Needless to say, if you want / need to support several operating systems and architectures (why you shouldn’t given one of Go biggest strength, as we said, is exactly this?) this adds a huge amount of complexity to your build pipeline, making a Go project at least as complex to cross compile (sometimes, ironically, even more) than just a C/C++ codebase.

For some project of mine at some point I just fully replaced the sqlite database I was using with JSON files, that allowed me to get rid of the native dependency and have a 100% Go app, which made crosscompilation super easy again ( while this is the hell you’re going to have to manage if you just can’t avoid having native dependencies … sorry about that :/ ).

If your super-smart-self is now screaming USE STATIC BUILDS!!!! all over (statically compile libraries in order to at least have them -inside- the binary), just don’t. If you compile everything statically with a given version of glibc the binary will not work on systems with a different glibc.

If your even-smarter-self is now screaming USE DOCKER FOR BUILDS!!!!!, find a way to do it correctly for -every- platform and -every- arch and then send me an email :)

If your but-i-kinda-know-go-for-real-self is about to suggest some exotic glibc alternative, see requirements for his brother, Mr even-smarter-self :D

ASLR? Nope! -troll face-

So ok, this is kind of controversial, Go binaries have no ASLR, BUT, given how Go manages memory (and mostly, given it doesn’t have pointer arithmetic) that should not be a security issue, as long as you do not use bindings to native libraries with vulnerabilities, in which case the lack of Go ASLR would make exploitation way easier.

Now, I kind of get Go developers point and I kind of don’t: why adding complexity to the runtime just to protect the runtime from something it is not vulnerable to in the first place? … but considering how often you end up using native libraries (see the previous section of this post :P) just ignoring the problem is not a wise approach regardless IMHO.
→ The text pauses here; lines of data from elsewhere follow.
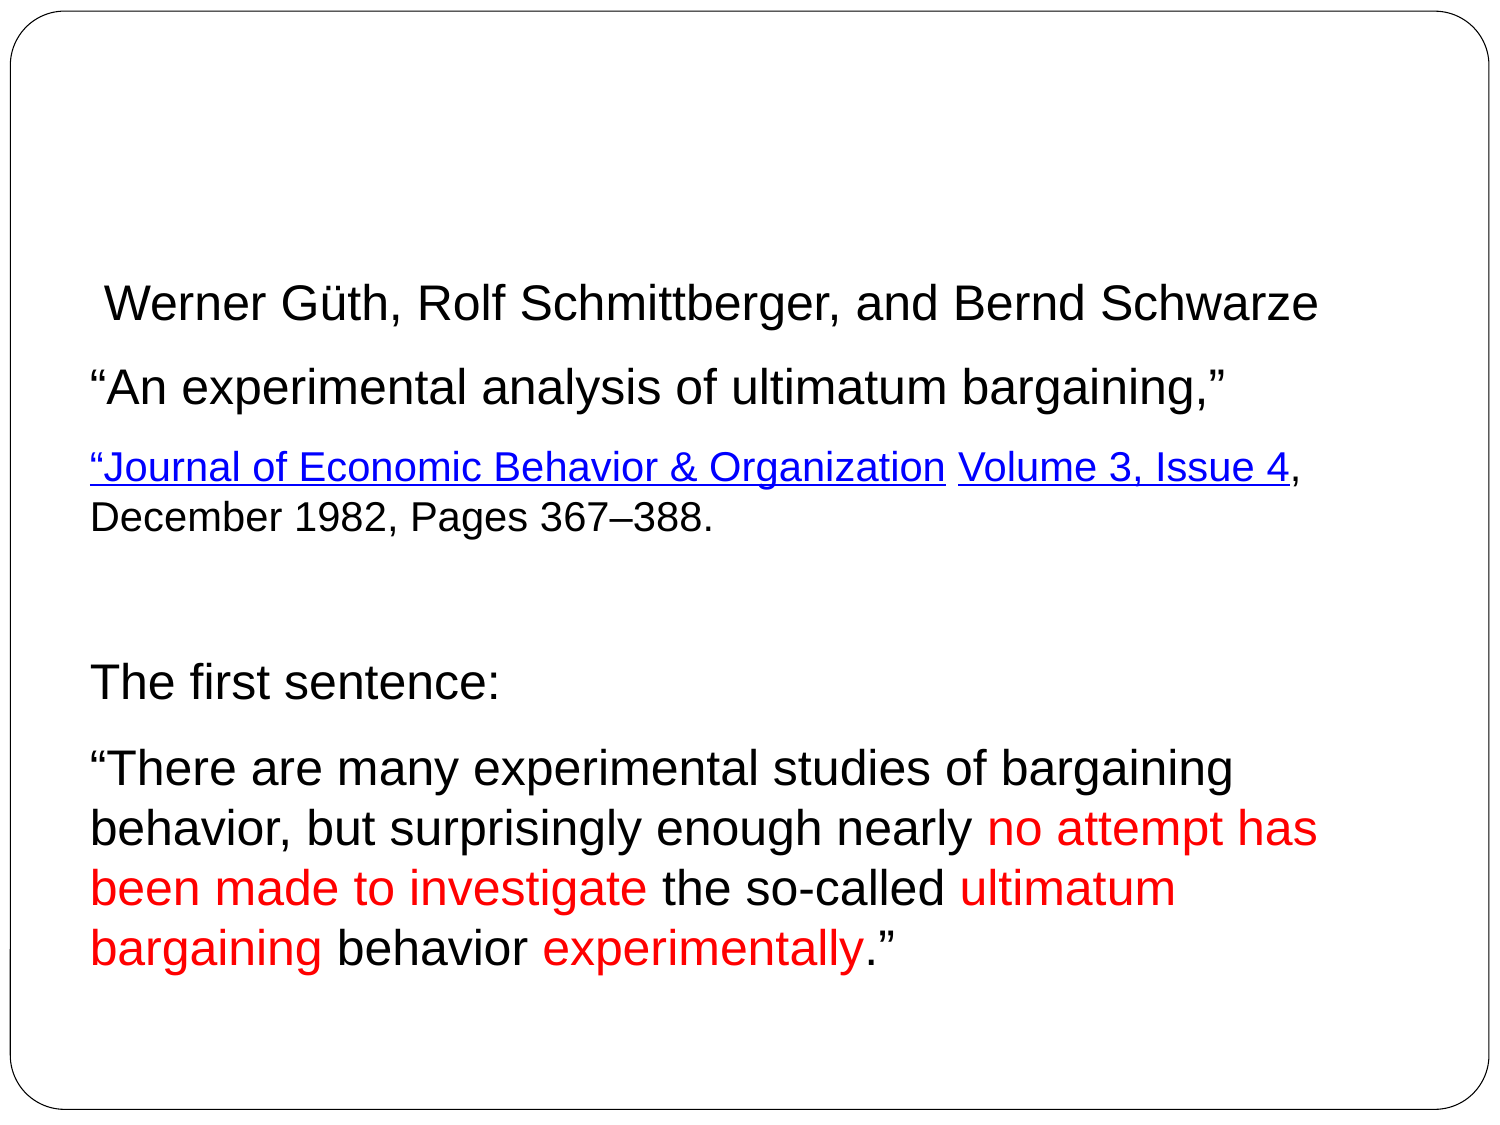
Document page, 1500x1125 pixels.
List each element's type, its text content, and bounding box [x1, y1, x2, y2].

list Werner Güth, Rolf Schmittberger, and Bernd Schwarze “An experimental analysis of ultimatum bargaining,” “Journal of Economic Behavior & Organization Volume 3, Issue 4, December 1982, Pages 367–388. The first sentence: “There are many experimental studies of bargaining behavior, but surprisingly enough nearly no attempt has been made to investigate the so-called ultimatum bargaining behavior experimentally.” [75, 262, 1425, 1005]
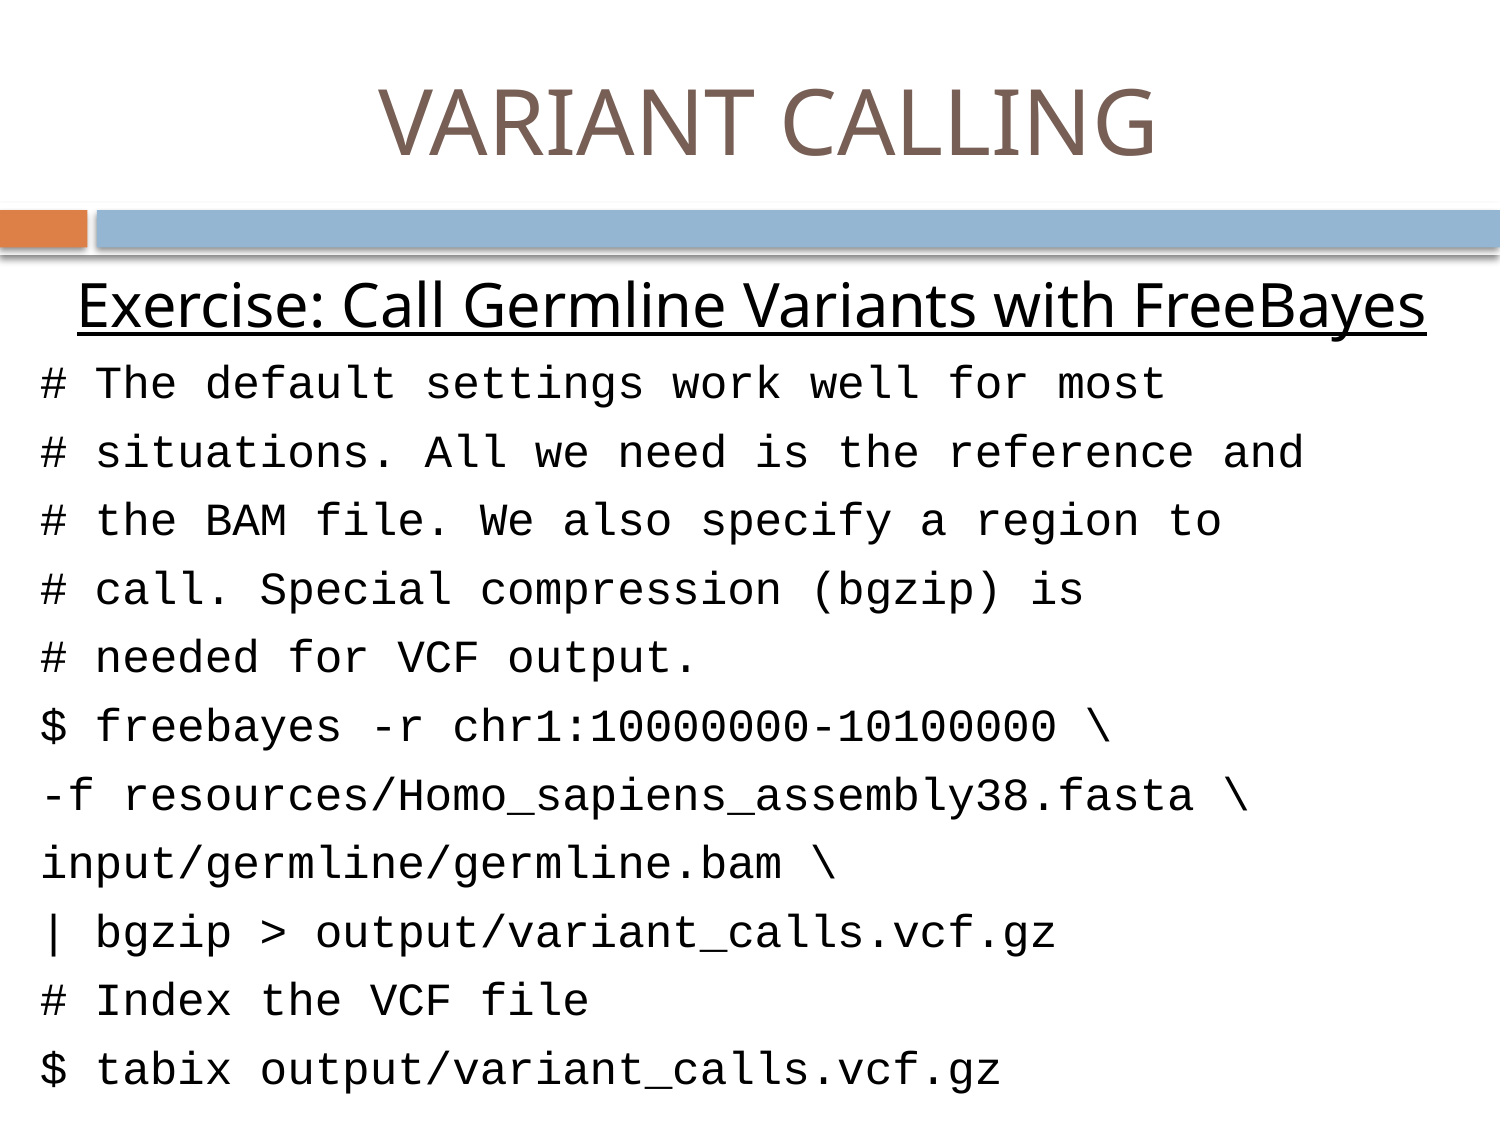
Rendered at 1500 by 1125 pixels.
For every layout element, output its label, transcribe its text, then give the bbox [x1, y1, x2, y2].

title VARIANT CALLING [100, 37, 1438, 200]
list Exercise: Call Germline Variants with FreeBayes # The default settings work well for most # situations. All we need is the reference and # the BAM file. We also specify a region to # call. Special compression (bgzip) is # needed for VCF output. $ freebayes -r chr1:10000000-10100000 \ -f resources/Homo_sapiens_assembly38.fasta \ input/germline/germline.bam \ | bgzip > output/variant_calls.vcf.gz # Index the VCF file $ tabix output/variant_calls.vcf.gz [24, 258, 1480, 1105]
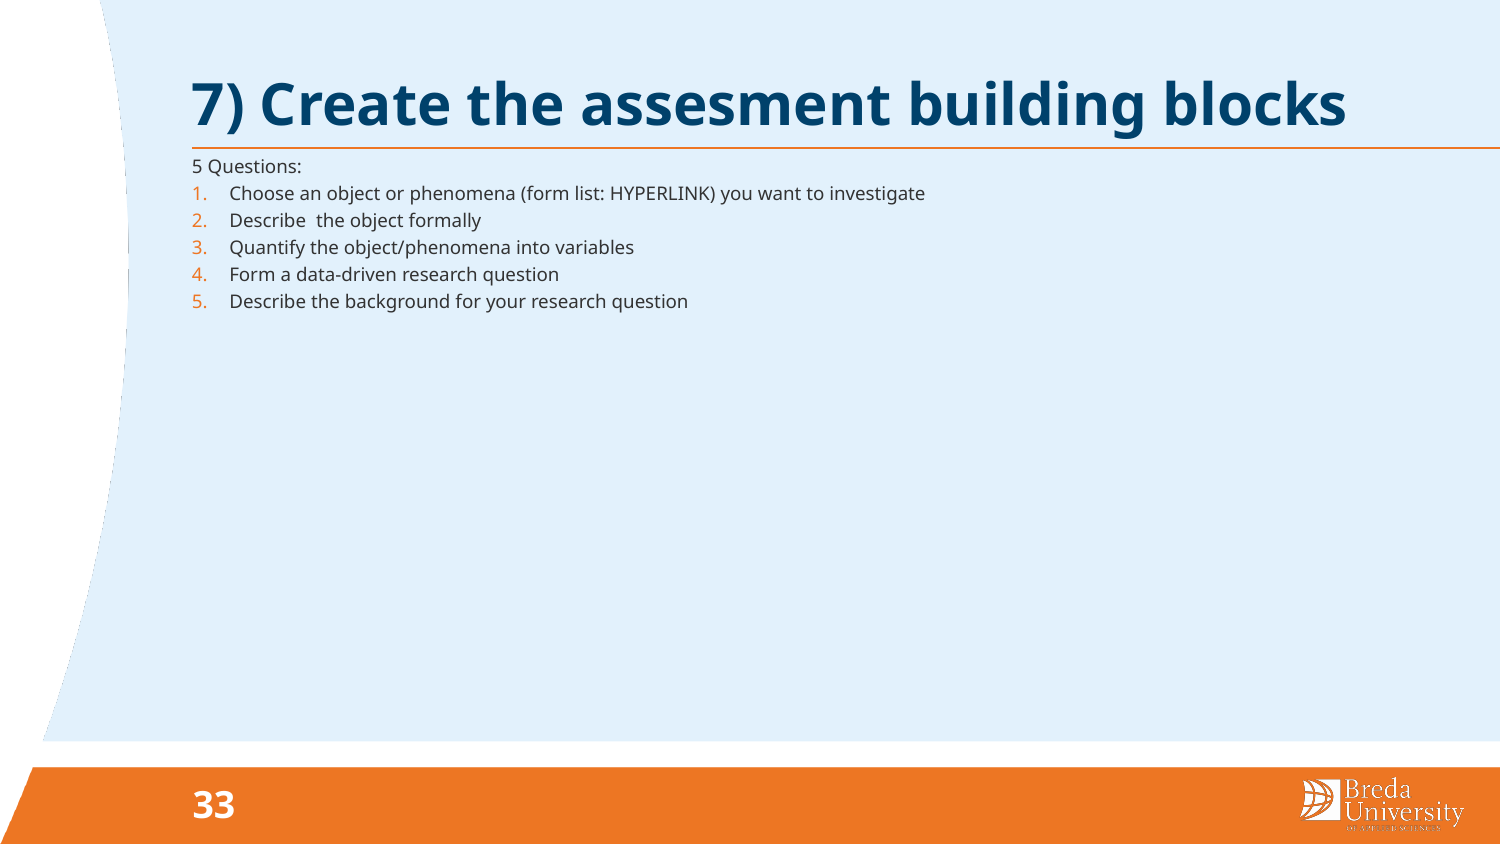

There are many other small things I don’t like about Go, but that is also true for every other language I know, so I just focused on the main things and tried to skip stuff like i don't like this syntax X which is completely subjective (and I do like Go syntax btw). I saw many people, blindly embracing a new language just because it’s trending on GitHub … on one hand, if so many developers decided to use it, there are indeed good reasons (or they’re just compile-anything-to-javascript hipsters), but the perfect language which is the best option for every possible application does not exist (yet, I still have faith in nipples and fault injection U.U), always better to double check the pros and cons.